Chronischer Schmerz beinhaltet mehr als das Erleben von Schmerzen. Im Verlauf der Chronifizierung wird die Erkrankung auch im Verhalten, in der Stimmung, in Erwartungen und Überzeugungen sichtbar. Häufig kommt es zu gravierenden Veränderungen der gesamten Lebenssituation (z. B. Beeinträchtigung von Familienbeziehungen, Arbeitsunfähigkeit, finanzielle Einbußen, vorzeitige Berentung).

Bei einigen Patienten mit chronischen Schmerzen entwickeln sich ungünstige Verhaltensmuster von einerseits Überaktivität und Überforderung in schmerzarmen Perioden und andererseits Inaktivität, Schonung und häufigen Arztbesuchen in Schmerzphasen. Dieses Verhalten kann seinerseits an der Aufrechterhaltung von Schmerzen beteiligt sein.

In der psychologischen Schmerztherapie wird der Patient motiviert, sich von problematischen Verhaltensmustern zu lösen und neue Wege zu beschreiten.

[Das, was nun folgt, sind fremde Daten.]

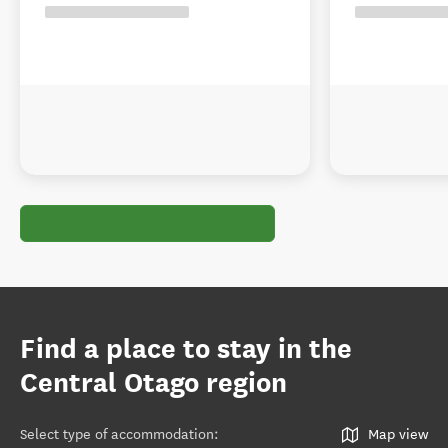
Find a place to stay in the
Central Otago region
Select type of accommodation
:
Map view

Darüber hinaus wird dem Patienten dabei geholfen, die psychischen und sozialen Folgen seiner chronischen Schmerzen zu verringern, um dadurch wieder mehr Lebensqualität zu erlangen.

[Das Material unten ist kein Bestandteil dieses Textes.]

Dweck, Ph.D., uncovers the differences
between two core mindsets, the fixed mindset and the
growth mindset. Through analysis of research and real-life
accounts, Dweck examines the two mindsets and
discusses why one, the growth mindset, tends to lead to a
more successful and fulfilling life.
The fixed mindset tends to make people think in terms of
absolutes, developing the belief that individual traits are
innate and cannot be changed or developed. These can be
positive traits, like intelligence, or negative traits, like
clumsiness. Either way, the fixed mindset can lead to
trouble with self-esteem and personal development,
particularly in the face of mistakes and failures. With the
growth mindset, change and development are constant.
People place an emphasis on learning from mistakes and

Zurzeit arbeiten 5 Psychologen in unserem interdisziplinären Team, die über fundierte schmerzpsychologische Erfahrungen und fachübergreifende Kenntnisse verfügen. Dadurch können wir den Problemen unserer Patienten individuell begegnen.

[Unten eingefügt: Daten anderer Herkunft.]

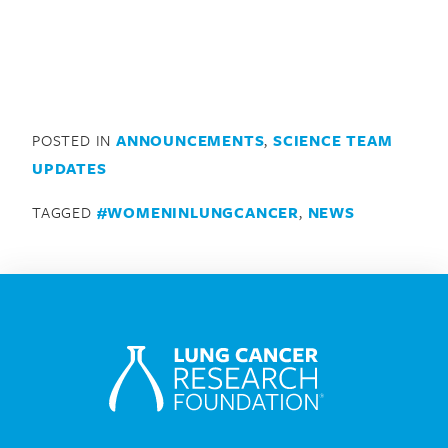
POSTED IN
ANNOUNCEMENTS
,
SCIENCE TEAM
UPDATES
TAGGED
#WOMENINLUNGCANCER
,
NEWS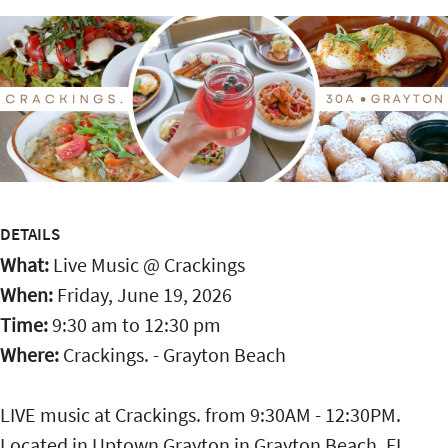
DETAILS
What:
Live Music @ Crackings
When:
Friday, June 19, 2026
Time:
9:30 am
to
12:30 pm
Where:
Crackings. - Grayton Beach
LIVE music at Crackings. from 9:30AM - 12:30PM.
Located in Uptown Grayton in Grayton Beach, FL,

Multidisziplinäre algesiologische Diagnostik

Während des 3-tägigen Assessments wird mit jedem Patienten ein ausführliches diagnostisches Gespräch geführt, in dem die körperlichen, psychischen und sozialen Aspekte des Schmerzgeschehens erhoben, auf ihre Schmerzrelevanz geprüft und zu einem multidimensionalen Schmerzmodell zusammengefasst werden. In enger Zusammenarbeit mit Ärzten, Physiotherapeuten und unserem Pflegeteam wir daraus eine Therapieempfehlung erarbeitet.

Schmerzpsychotherapie

Ziel der psychologischen Maßnahmen während der 3-wöchigen multimodalen Schmerztherapie ist, den Patienten zu mehr Selbstkompetenz im Umgang mit den Schmerzen und deren Folgen zu verhelfen. Es werden im Wesentlichen Methoden der Verhaltenstherapie eingesetzt, z. B.

  • Wissensvermittlung
  • Entspannungsverfahren (Progressive Muskelentspannung, Atementspannung)
  • Analyse schmerz- und stressfördernder Bedingungen
  • Problemlösetraining und Entwicklung realistischer Zukunftsperspektiven
  • Erkennen und Verändern ungünstiger schmerzbezogener Überzeugungen und Verhaltensweisen
  • Übungen zur Schmerzbewältigung (z. B. Aufmerksamkeitslenkung, Entspannung)
  • Achtsamkeits- und Akzeptanzübungen in Bezug auf Schmerzen
  • Biofeedback (Rückmeldung biologischer Signale mit technischer Hilfe)

Bei einigen Patienten bestehen psychische Beeinträchtigungen, für deren Behandlung eine längerfristige ambulante Psychotherapie sinnvoll ist. In diesen Fällen helfen wir bei den notwendigen Vorbereitungen.